══ Records supplied

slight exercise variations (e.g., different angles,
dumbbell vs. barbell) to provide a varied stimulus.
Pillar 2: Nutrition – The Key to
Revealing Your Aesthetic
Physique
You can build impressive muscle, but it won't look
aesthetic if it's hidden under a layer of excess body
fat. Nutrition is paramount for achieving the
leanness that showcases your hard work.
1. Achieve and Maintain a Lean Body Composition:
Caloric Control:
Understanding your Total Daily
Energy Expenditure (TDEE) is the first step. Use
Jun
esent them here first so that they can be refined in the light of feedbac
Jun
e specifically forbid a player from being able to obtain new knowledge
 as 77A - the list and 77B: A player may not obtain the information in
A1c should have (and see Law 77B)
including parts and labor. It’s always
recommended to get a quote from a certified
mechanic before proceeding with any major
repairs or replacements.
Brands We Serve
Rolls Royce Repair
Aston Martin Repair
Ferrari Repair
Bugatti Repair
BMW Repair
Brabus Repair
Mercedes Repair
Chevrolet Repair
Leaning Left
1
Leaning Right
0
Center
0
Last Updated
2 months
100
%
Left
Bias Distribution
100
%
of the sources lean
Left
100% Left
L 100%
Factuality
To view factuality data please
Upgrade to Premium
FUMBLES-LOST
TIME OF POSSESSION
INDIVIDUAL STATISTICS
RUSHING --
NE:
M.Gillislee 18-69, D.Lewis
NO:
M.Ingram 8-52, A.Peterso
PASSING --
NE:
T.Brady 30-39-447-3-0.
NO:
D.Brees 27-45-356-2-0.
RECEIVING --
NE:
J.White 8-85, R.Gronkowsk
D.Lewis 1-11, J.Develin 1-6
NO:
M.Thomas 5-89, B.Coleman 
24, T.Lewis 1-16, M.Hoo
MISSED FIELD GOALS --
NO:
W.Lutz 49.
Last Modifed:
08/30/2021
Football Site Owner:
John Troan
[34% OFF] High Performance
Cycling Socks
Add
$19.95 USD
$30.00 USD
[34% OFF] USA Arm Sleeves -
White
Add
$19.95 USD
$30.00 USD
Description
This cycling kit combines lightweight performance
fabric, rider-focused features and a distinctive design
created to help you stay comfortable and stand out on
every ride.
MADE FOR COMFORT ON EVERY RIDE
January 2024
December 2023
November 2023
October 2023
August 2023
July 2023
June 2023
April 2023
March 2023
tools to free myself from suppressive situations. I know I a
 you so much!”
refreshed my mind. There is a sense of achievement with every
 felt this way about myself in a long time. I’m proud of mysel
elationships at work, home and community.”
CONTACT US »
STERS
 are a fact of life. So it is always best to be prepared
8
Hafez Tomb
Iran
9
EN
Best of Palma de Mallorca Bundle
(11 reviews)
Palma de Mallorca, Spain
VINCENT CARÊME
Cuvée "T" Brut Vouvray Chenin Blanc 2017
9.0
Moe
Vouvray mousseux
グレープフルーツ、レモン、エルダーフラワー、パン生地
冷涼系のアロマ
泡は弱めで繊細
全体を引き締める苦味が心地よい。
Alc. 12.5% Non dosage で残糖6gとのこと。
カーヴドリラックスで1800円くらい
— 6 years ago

════
══ Records supplied

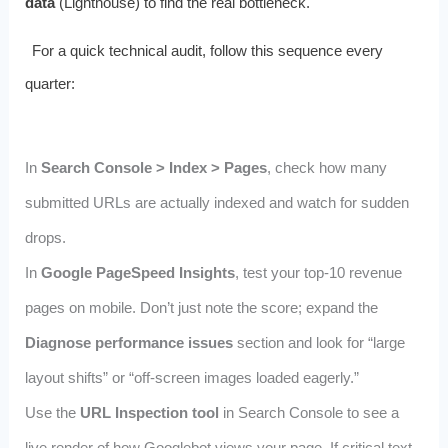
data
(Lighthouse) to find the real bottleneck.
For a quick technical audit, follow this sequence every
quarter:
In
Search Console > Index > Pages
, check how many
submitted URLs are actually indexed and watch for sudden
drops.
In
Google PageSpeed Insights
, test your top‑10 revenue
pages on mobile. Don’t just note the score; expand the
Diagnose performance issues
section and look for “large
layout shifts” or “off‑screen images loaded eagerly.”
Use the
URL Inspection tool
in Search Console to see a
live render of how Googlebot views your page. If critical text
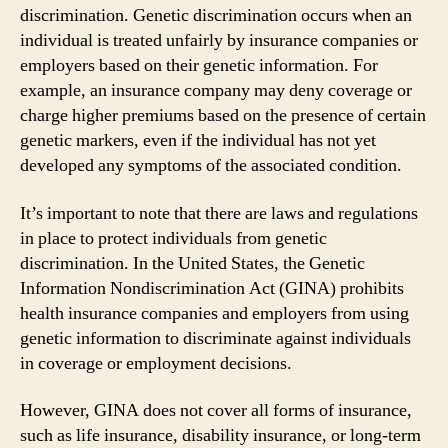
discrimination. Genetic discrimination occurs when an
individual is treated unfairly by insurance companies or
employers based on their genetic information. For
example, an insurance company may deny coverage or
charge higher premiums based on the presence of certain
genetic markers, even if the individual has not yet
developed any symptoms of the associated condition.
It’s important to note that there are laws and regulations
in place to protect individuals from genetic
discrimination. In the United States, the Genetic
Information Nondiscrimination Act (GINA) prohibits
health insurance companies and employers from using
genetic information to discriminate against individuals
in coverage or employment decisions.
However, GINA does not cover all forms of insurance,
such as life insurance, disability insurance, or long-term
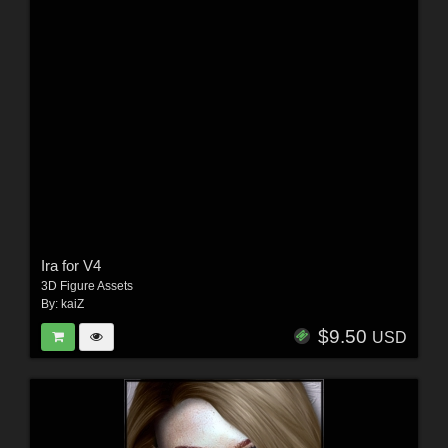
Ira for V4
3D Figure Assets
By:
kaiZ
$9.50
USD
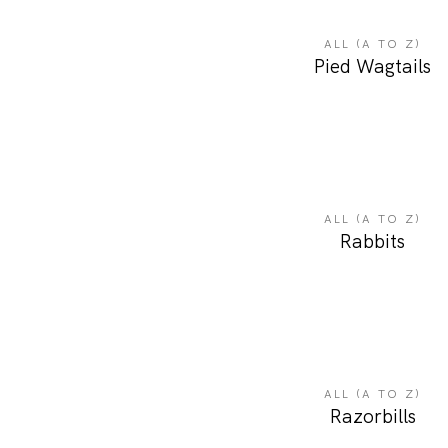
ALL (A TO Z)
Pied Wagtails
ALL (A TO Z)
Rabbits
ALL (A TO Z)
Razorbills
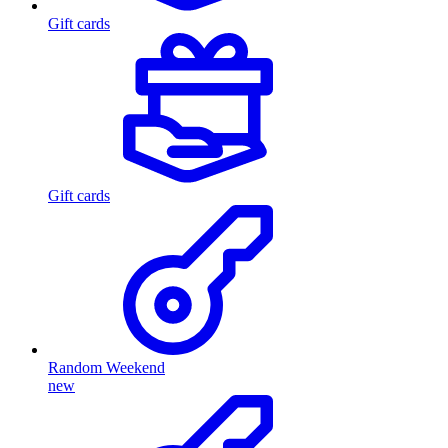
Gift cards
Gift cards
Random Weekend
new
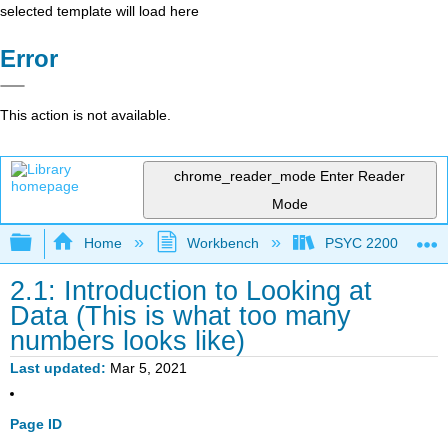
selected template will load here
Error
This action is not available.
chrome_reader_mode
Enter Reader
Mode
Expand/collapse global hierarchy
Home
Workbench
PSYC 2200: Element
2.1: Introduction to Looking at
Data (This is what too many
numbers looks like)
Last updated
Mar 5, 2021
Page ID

════

▶ **Job item**: Write out, word for word, the lines of the records from the line containing "slight exercise variations" up to and including the line containing "e specifically forbid".

▶ **Your solution**:
slight exercise variations (e.g., different angles,
dumbbell vs. barbell) to provide a varied stimulus.
Pillar 2: Nutrition – The Key to
Revealing Your Aesthetic
Physique
You can build impressive muscle, but it won't look
aesthetic if it's hidden under a layer of excess body
fat. Nutrition is paramount for achieving the
leanness that showcases your hard work.
1. Achieve and Maintain a Lean Body Composition:
Caloric Control:
Understanding your Total Daily
Energy Expenditure (TDEE) is the first step. Use
Jun
esent them here first so that they can be refined in the light of feedbac
Jun
e specifically forbid a player from being able to obtain new knowledge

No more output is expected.